Tuesday (Feb. 4) panelist Alex Shubat of Virage Logic Corp., for example, saw lower voltage as essential for increasing memory cell density.

Two papers announced Flash memories in the 120nm range. And while there were no major DRAM density breakthroughs, DRAM developers outside the meeting rooms spoke confidently of current bit-cell architectures' scaling to at least 90 nm.

There was even an interesting hint at an entirely new direction for DRAM, with a group from Toshiba Corp. reporting success at using the floating-body effect in silicon-on-insulator transistors as a charge-storage mechanism in a one- transistor SOI DRAM.

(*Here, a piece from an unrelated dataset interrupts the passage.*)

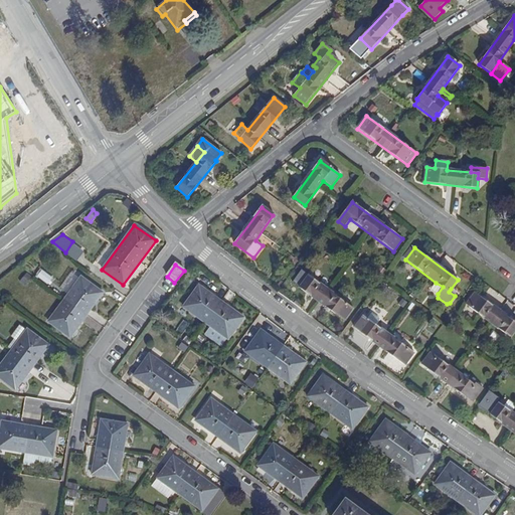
[(52,278),(42,270),(37,276),(47,284),(52,278)]
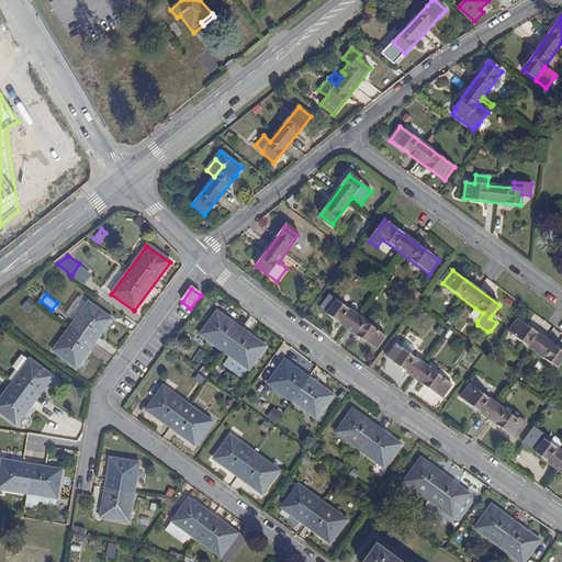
[(327,315),(336,302),(328,295),(318,310),(327,315)]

With processes moving steadily toward 90nm production within the next year or so, a more complicated picture of the industry is emerging. Instead of all designs moving in lock step from one process node to the next, we are seeing designs finding a comfortable geometry and sticking with it.

RF and fast, precision analog appear to have hopped off the bandwagon at about 300 nm. Many SoC designs seem to be quite content working with the relatively stable environment at 180nm. Yet process engineers are pressing on, with 130nm wafers in production and 100nm to 90nm on the way.

But if the papers and talks at ISSCC are any indication, there will be a further winnowing out of design teams as the industry moves through those process nodes. Increasing leakage and noise?among the issues that caused analog designers to start bailing out several nodes ago?may make it impossible for library developers to hand over a library of ideal digital devices to SoC design teams.

The libraries at these levels may either contain highly complex characteristics?beyond the modeling capability of today's high-level design tools?or may suffer significant reductions in density and performance in their attempt to make 90nm transistors and 200-nm metal lines appear to behave normally.

We may, in short, be entering a world of digital haves and have-nots, where huge, superbly staffed design teams produce 1GHz processors in a 180nm process, while COT designers working with commercial libraries develop 333MHz designs in 100nm CMOS.